Years later, Orko, now a popular food vlogger and aspiring restaurateur, meets Kapil again during a promotional shoot. They set out to find Pari and reconnect with their old friend. Their meeting leads them to reflect on their friendship and the events of their college years.

== Cast ==
- Anindya Sengupta as Orko OG
- Rohaan Bhattacharjee as Kapil
- Arpan Ghoshal as Parikkhit Pari
- Kanchan Mullick as Tinku Da
- Subha Chattopadhyay as Shubhamoy Bhakto
- Roshni Bhattacharyya as Mini
- Pushan Dasgupta as Chanchal Begun
- Rahul Barui as Gupho
- Kaushik Chakraborty as Mr. Pathak
- Pradeepto Ray as Professor Dutta
- Siddharth Basu Roy as a chef
- Rohan Banerjee as Gambat

== Episodes ==

| No. | Title | Directed by | Written by | Original release date |
|---|---|---|---|---|
| 1 | "Khichdi" | Satyaki Kundu and Souvik Mondal | Sam and Rana | November 25, 2022 |
| 2 | "Case Jaundice" | Satyaki Kundu and Souvik Mondal | Sam and Rana | November 25, 2022 |
| 3 | "Kurmur Kurmur Dhoom Dharakka" | Satyaki Kundu and Souvik Mondal | Sam and Rana | November 25, 2022 |
| 4 | "Cloud 9 Kitchen" | Satyaki Kundu and Souvik Mondal | Sam and Rana | November 25, 2022 |
| 5 | "Trap" | Satyaki Kundu and Souvik Mondal | Sam and Rana | November 25, 2022 |
| 6 | "Lost and Found" | Satyaki Kundu and Souvik Mondal | Sam and Rana | November 25, 2022 |

== Reception ==
=== Critical reception ===
Agnivo Niyogi of The Telegraph reviewed the series and opined "Hostel Days, the latest series from Bengali streaming platform Hoichoi, takes a fond and sometimes wistful trip down memory lane as it rekindles the nostalgia of college life with fun, frolics, heartbreaks and a grand celebration of friendship." He appreciated the idiosyncrasies of each of the characters, performance of the whole cast — particularly the lead trio of Anindya, Rohaan and Arpan, the dialogues, the screenplay, the nostalgia-evoking lyrics of the songs, the editing and the cinematography.
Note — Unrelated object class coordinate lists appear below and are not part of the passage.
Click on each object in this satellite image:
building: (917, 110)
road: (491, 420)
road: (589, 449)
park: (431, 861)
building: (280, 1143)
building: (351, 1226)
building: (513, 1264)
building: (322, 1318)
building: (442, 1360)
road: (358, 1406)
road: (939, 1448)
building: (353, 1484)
Aakash Misra of Sangbad Pratidin reviewed the series and wrote "This series doesn't really add up. There are several flaws in the story. If the director thought that using excessive swearing would get him a thumbs up, he thought completely wrong." He praised the making of the series, the editing, the cinematography, the music and the performance of the whole cast but criticized the series for each of its episodes being inspired by some other Bollywood film and for using Bollywood style nostalgia-evoking formula in a Bengali–ness template.

Poorna Banerjee of The Times of India rated the series 3/5 stars and wrote "It's nice to indulge in wistful melancholia, if one may, which is rife throughout the course of this series – where the director duo puts enough common clues that is sure to touch some hearts." She applauded the casting, the cinematography, Kanchan Mullick's extended cameo and the nostalgia-evoking anecdotes but bemoaned the rushed story, numerous loopholes in the plot and predictable ending.

Archi Sengupta of Leisure Byte rated the series 3/5 stars and noted "Hostel Days is an easy-breezy nostalgia watch which will smell of 3 Idiots if you sniff close enough. There are some sweet moments, and it gets us reeled in with its reliability. However, it doesn’t go deep enough for us to care towards the fag end of the series and ends on a disappointing and rushed note." She praised the nostalgia in the series, the complete arc given to the story, the performance of the actors and the relationships between hostel mates but criticized the excessive pace throughout the series, numerous unexplained conflicts, several inconsistencies towards the later episodes, abrupt ending of the series and the unnecessary usage of cuss words.